Continuously Learning Bug Locations
Paulina Stevia Nouwou Mindom
Léuson M. P. Da Silva
Amin Nikanjam
Automatically locating buggy changesets associated with bug reports is crucial in the software development process. Deep Learning (DL)-based… (voir plus) techniques show promising results by leveraging structural information from the code and learning links between changesets and bug reports. However, since source code associated with changesets evolves, the performance of such models tends to degrade over time due to concept drift. Aiming to address this challenge, in this paper, we evaluate the potential of using Continual Learning (CL) techniques in multiple sub-tasks setting for bug localization (each of which operates on either stationary or non-stationary data), comparing it against a bug localization technique that leverages the BERT model, a deep reinforcement learning-based technique that leverages the A2C algorithm, and a DL-based function-level interaction model for semantic bug localization.
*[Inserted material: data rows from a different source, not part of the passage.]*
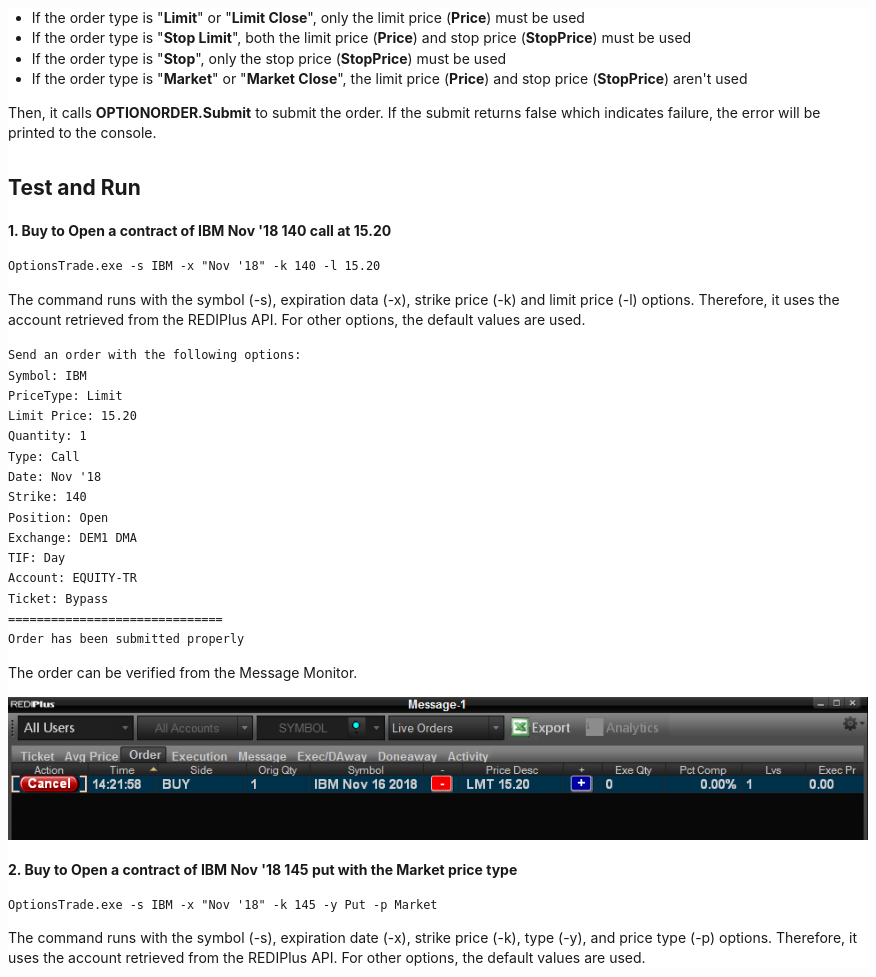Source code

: * If the order type is "**Limit**" or "**Limit Close**", only the limit price (**Price**) must be used
* If the order type is "**Stop Limit**", both the limit price (**Price**) and stop price (**StopPrice**) must be used
* If the order type is "**Stop**", only the stop price (**StopPrice**) must be used
* If the order type is "**Market**" or "**Market Close**", the limit price (**Price**) and stop price (**StopPrice**) aren't used

Then, it calls **OPTIONORDER.Submit** to submit the order. If the submit returns false which indicates failure, the error will be printed to the console.  

## Test and Run

**1. Buy to Open a contract of IBM Nov '18 140 call at 15.20**
```
OptionsTrade.exe -s IBM -x "Nov '18" -k 140 -l 15.20
```
The command runs with the symbol (-s), expiration data (-x), strike price (-k) and limit price (-l) options. Therefore, it uses the account retrieved from the REDIPlus API. For other options, the default values are used.

```
Send an order with the following options:
Symbol: IBM
PriceType: Limit
Limit Price: 15.20
Quantity: 1
Type: Call
Date: Nov '18
Strike: 140
Position: Open
Exchange: DEM1 DMA
TIF: Day
Account: EQUITY-TR
Ticket: Bypass
==============================
Order has been submitted properly
```
The order can be verified from the Message Monitor.

![](Order1_1.png)

**2. Buy to Open a contract of IBM Nov '18 145 put with the Market price type**
```
OptionsTrade.exe -s IBM -x "Nov '18" -k 145 -y Put -p Market
```
The command runs with the symbol (-s), expiration date (-x), strike price (-k), type (-y), and price type (-p) options. Therefore, it uses the account retrieved from the REDIPlus API. For other options, the default values are used.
Additionally, we enhanced the CL techniques by using logistic regression to identify and integrate the most significant bug-inducing factors. Our empirical evaluation across seven widely used software projects shows that CL techniques perform better than DL-based techniques by up to 61% in terms of Mean Reciprocal Rank (MRR), 44% in terms of Mean Average Precision (MAP), 83% in terms of top@1, 56% in terms of top@5, and 66% in terms of top@10 metrics in non-stationary setting. Further, we show that the CL techniques we studied are effective at localizing changesets relevant to a bug report while being able to mitigate catastrophic forgetting across the studied tasks and require up to 5x less computational effort during training. Our findings demonstrate the potential of adopting CL for bug localization in non-stationary settings, and we hope it helps to improve bug localization activities in Software Engineering using CL techniques.